DOCUMENT EXTRACT:
################
Reovirus as intratumoral injections

The first human phase 1 trial was conducted in 18 patients with metastatic or recurrent solid tumors with easy access to the tumor to allow for direct ITu injection, and measurement by direct observation or palpation. The treatment was well tolerated without any observation of dose limiting toxicity (DLT) and/or maximum tolerated dose (MTD) (33). The second trial, was based on the preclinical experience of reovirus on prostate derived cell lines (34). Six prostate cancer patients (stage T2/T3) received a single trans-rectal ultra-sonography (TRUS) guided reovirus injection followed by radical prostatectomy after 3 weeks. Histological analysis after prostatectomy of the injected lesions and other synchronous lesions demonstrated CD8 T-cell infiltration and evidence of caspase 3 activity within the reovirus injected areas. The third clinical trial was based on the preclinical data showing reovirus activity in malignant gliomas (4). While oncolytic viruses have been used in clinical trials in malignant gliomas (3538), this study was the first to utilize reovirus. A total of 12 patients (10 glioblastoma multiforme, 1 anaplastic astrocytoma and 1 anaplastic oligoastrocytoma) were treated at 3 dose-escalating levels (ongoing trial)‥ Antibody studies showed a seroconversion rate of 83% consistent with other clinical studies. Subsequently, a combined phase 1/2 study (currently ongoing) was started in recurrent malignant gliomas with a single ITu infusion (utilizing transcranial catheters) of reovirus directly into the intracerebral tumor over 72 hours. Accrual to the phase I portion has been completed, but the data are pending.
################
INSTRUCTIONS TO FOLLOW:
Please list the tumor types of the 12 patients treated in the third clinical trial, as given in the reovirus intratumoral injections text.
################
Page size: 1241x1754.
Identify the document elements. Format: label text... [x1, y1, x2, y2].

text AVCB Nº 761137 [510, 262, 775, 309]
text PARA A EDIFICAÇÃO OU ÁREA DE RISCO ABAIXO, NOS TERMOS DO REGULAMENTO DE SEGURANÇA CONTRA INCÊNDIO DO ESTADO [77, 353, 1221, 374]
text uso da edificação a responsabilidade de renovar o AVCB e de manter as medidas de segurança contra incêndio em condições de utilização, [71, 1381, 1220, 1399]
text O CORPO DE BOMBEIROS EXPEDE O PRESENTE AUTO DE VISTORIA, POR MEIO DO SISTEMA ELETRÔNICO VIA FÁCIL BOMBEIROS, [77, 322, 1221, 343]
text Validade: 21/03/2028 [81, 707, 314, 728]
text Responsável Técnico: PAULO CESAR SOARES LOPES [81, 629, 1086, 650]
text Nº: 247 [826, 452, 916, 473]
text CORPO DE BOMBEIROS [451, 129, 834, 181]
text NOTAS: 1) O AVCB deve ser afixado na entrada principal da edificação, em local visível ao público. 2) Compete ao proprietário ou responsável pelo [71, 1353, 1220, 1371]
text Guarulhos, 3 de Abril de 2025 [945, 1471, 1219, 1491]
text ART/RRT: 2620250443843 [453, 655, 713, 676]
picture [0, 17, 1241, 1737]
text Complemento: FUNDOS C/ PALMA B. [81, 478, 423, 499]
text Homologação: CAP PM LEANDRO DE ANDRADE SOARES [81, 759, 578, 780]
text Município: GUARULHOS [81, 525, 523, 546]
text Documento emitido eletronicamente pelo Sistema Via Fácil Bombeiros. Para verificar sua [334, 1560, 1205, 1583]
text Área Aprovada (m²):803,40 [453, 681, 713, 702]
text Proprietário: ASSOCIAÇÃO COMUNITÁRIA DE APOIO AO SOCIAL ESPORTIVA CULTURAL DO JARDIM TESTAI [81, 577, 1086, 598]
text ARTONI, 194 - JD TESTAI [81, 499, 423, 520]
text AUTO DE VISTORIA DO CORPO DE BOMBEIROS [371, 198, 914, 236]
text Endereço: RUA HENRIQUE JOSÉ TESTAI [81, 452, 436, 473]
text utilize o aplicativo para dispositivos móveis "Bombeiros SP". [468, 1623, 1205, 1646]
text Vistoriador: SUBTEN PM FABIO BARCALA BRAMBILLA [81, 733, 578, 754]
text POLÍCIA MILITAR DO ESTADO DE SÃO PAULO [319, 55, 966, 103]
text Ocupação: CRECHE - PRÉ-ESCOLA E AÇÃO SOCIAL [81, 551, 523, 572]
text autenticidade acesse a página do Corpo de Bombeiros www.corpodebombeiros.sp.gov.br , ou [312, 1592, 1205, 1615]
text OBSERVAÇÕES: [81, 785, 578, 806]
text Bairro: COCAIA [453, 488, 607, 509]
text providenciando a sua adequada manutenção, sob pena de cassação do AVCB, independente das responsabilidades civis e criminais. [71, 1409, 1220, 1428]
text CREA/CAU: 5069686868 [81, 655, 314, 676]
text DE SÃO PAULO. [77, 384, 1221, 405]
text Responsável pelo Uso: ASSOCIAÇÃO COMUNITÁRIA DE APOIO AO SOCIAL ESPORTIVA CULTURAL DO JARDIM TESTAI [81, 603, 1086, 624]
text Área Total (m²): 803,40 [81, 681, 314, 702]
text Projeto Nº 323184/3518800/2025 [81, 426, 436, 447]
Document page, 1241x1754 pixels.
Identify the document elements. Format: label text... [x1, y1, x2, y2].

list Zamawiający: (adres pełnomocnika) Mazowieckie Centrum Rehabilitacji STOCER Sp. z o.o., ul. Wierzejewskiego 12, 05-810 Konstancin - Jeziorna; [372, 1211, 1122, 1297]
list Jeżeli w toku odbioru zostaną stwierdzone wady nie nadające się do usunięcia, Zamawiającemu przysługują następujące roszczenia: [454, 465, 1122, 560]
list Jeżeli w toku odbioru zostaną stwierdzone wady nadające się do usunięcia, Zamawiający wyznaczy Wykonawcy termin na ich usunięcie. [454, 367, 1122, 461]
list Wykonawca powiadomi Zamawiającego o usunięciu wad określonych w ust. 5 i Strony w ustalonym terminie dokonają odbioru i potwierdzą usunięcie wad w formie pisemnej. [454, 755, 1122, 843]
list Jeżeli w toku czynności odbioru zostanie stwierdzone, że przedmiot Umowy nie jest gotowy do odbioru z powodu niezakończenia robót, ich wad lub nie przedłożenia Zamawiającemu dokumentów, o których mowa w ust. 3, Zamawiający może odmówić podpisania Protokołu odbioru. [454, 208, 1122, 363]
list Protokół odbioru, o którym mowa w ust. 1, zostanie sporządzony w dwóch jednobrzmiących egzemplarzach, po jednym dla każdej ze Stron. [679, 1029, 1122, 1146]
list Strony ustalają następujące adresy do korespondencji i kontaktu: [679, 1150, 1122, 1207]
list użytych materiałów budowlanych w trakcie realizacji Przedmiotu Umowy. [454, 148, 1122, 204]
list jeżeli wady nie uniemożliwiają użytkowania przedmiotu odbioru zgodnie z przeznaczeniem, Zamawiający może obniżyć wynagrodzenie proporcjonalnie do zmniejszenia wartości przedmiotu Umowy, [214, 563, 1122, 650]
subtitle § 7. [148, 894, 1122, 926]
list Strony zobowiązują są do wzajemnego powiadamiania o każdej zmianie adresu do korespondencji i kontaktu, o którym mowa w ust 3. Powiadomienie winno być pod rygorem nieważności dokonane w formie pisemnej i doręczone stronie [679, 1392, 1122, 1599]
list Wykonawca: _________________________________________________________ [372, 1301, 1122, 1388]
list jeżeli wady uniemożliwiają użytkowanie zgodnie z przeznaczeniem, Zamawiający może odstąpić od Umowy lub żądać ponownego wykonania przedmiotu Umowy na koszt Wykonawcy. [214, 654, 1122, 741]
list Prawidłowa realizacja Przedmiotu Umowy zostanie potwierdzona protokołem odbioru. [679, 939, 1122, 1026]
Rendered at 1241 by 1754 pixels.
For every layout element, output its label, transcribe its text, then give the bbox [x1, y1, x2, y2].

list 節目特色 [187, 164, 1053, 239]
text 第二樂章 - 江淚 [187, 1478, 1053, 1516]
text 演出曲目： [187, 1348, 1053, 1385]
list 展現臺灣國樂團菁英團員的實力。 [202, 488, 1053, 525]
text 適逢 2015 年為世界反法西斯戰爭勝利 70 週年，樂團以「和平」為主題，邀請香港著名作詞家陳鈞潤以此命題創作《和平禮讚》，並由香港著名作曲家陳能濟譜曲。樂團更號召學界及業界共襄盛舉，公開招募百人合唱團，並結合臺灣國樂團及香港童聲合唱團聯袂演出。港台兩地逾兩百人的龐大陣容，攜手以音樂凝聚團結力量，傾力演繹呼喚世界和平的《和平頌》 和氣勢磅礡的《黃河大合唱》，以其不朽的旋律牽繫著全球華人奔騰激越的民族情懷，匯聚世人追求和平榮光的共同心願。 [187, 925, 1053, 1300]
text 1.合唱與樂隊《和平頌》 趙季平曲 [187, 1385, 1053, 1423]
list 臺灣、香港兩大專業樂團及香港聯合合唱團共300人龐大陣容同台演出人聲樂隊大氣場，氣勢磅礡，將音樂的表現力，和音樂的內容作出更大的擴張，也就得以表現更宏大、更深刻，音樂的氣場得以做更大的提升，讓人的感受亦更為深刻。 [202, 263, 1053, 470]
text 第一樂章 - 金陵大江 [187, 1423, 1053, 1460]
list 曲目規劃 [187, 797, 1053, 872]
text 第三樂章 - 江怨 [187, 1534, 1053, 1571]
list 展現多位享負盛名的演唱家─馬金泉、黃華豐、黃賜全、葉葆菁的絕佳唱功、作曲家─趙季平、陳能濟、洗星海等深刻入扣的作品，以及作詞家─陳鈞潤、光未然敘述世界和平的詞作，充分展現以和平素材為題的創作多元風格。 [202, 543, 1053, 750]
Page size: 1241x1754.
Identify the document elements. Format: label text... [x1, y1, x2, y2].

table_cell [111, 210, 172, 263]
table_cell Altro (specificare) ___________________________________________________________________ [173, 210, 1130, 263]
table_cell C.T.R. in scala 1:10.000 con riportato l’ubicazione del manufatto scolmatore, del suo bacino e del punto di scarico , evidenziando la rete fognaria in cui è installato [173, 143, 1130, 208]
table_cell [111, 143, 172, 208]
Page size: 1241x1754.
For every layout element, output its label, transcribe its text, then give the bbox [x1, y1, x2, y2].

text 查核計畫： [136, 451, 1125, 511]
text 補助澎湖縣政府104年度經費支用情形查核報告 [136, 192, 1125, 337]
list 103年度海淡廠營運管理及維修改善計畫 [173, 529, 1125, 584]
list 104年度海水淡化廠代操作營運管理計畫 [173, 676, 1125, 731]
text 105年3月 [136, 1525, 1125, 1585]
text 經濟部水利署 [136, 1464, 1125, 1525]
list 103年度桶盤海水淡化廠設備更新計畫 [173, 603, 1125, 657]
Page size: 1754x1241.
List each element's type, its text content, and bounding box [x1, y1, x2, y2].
################
OUTPUT BELOW:
- glioblastoma multiforme
- anaplastic astrocytoma
- anaplastic oligoastrocytoma